By Moe White –
The two-year anniversary of the attempted coup against our government has taken up most of the news recently, along with the chaos in the House of Representatives as the new Republican majority attempted, and finally succeeded, at electing Kevin McCarthy as Speaker.
But January 2023 also marks the 100th anniversary of the destruction of the Black town of Rosewood, Florida, by racist vigilantes backed up by local town and county law enforcement officers.
On January 1, 1923, in a familiar scenario, Fannie Taylor, a married White woman from the neighboring town of Sumner, Florida, claimed a Black man had assaulted her and fled into the swamps. The speculation is that she was trying to hide from her husband an affair with, and assault by, a fellow White man. As her story spread, White vigilantes from neighboring towns began to infiltrate Rosewood, seeking the supposed perpetrator by using a hunting dog to track a human scent from near her home, into Rosewood, through a house there, and out again into the wilderness.

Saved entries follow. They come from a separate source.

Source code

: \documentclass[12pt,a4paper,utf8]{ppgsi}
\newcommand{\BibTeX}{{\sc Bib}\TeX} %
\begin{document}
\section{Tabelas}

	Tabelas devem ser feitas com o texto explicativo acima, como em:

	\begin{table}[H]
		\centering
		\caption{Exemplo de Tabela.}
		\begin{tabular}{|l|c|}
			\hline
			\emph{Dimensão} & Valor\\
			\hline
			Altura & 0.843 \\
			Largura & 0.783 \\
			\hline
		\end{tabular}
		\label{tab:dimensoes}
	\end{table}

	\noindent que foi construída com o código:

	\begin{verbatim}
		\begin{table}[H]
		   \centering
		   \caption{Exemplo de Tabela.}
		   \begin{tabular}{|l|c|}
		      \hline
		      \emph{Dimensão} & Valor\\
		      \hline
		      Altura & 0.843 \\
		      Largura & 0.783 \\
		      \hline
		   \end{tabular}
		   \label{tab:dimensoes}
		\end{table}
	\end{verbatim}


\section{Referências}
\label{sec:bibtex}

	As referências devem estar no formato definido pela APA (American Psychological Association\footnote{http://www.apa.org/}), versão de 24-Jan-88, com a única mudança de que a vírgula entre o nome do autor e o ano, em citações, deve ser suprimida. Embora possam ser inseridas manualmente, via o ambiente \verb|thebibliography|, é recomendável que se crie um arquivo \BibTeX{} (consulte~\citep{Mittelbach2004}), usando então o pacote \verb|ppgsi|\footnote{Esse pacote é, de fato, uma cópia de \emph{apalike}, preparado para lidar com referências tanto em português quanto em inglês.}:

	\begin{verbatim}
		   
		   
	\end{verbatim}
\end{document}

For the next several days, the sheriff, his deputies, and White vigilantes wrought havoc on the town, as Black residents hid in the local mill, in the woods, and in the home of John M. Wright and a few other courageous White families willing to shelter their neighbors. By January 7, the town was burned to the ground and most of the residents had fled to Chicago, New York, and other havens in the North, never to return.
Seeking lost history
In 1982 a reporter, Gary Moore, had begun delving into the hidden history; that year he tracked down some survivors and wrote up the story for the St. Petersburg Times Sunday magazine. “Rosewood stands as a symbol of the countless secret deaths and tortures that took place in an era that has slipped from view,” he wrote.
Moore then contacted producers at CBS, and following more research and finding more survivors, the news program 60 Minutes ran a segment on Rosewood in 1983. Nearly 15 years later, the 1997 film Rosewood, starring Don Cheadle, Ving Rhames and Jon Voight, told the story of the massacre to an even larger audience.
Legal ramifications—70 years later
In 1992, after the hidden history had been unearthed and proven by reporter Gary Moore, a few survivors filed a legal claim against the state. They based their case on the failure of the governor and other state and local officials to protect Rosewood residents’ lives and property.
When Moore, hired by the legislature to report on the episode, presented his full documentation, the legislature, citing the need for “equity, justice, fairness and healing,” approved payments of up to $150,000 to each of the nine people who could prove they had lived in Rosewood in 1923. The state also set up a scholarship for survivors’ descendants. This is one of the few, and earliest, examples of reparations being made to individuals or a community for government misdeeds in the past.
Commemorated at last
It was not until 2004 that the state of Florida erected a plaque (https://www.hmdb.org/m.asp?m=17707) commemorating the destruction of the community and the deaths of at least six Black residents and two White men. Those two—a sheriff’s deputy and a local lumberman—had tried to invade the home of Sarah Carrier, a Black woman who did laundry for White families. To protect her and his cousin, her grown son Sylvester shot them as they tried to come through the doorway; he was later tracked down and killed.
Yet, like the Wilmington Massacre and Coup of 1898 and the massacre and destruction of Tulsa’s Black Wall Street in 1922, the story of Rosewood is rarely remembered and even more rarely taught in school history classes. But it, like the other racist, vigilante attacks on the Black community throughout American history, is an indelible part of our past, present, and future.